The default port used by Mix server is 11212 and the port is configurable through "-port" option of run_mixserv.sh.
See [MixServer.java](https://github.com/myui/hivemall/blob/master/mixserv/src/main/java/hivemall/mix/server/MixServer.java#L90) to get detail of the Mix server options.
We recommended to use multiple MIX servers to get better MIX throughput (3-5 or so would be enough for normal cluster size). The MIX protocol of Hivemall is *horizontally scalable* by adding MIX server nodes.
Using Mix Protocol through Hivemall
===================================
[Install Hivemall](../getting_started/installation.html) on Hive.
_Make sure that [hivemall-with-dependencies.jar](https://github.com/myui/hivemall/raw/master/target/hivemall-with-dependencies.jar) is used for installation. The jar contains minimum requirement jars (netty,jsr305) for running Hivemall on Hive._
Now, we explain that how to use mixing in [an example using KDD2010a dataset](../binaryclass/kdd2010a_dataset.html).

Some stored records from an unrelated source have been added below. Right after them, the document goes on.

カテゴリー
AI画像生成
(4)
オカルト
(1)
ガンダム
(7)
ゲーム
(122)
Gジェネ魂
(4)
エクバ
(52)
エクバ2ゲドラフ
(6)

Enabling the mixing on Hivemall is simple as follows:
```sql
use kdd2010;
create table kdd10a_pa1_model1 as
select
feature,
cast(voted_avg(weight) as float) as weight
from
(select
train_pa1(add_bias(features),label,"-mix host01,host02,host03") as (feature,weight)
from
kdd10a_train_x3
) t
group by feature;
```
All you have to do is just adding "*-mix*" training option as seen in the above query.
The effect of model mixing
===========================
In my experience, the MIX improved the prediction accuracy of the above KDD2010a PA1 training on a 32 nodes cluster from 0.844835019263103 (w/o mix) to 0.8678096499719774 (w/ mix).
The overhead of using the MIX protocol is *almost negligible* because the MIX communication is efficiently handled using asynchronous non-blocking I/O. Furthermore, the training time could be improved on certain settings because of the faster convergence due to mixing.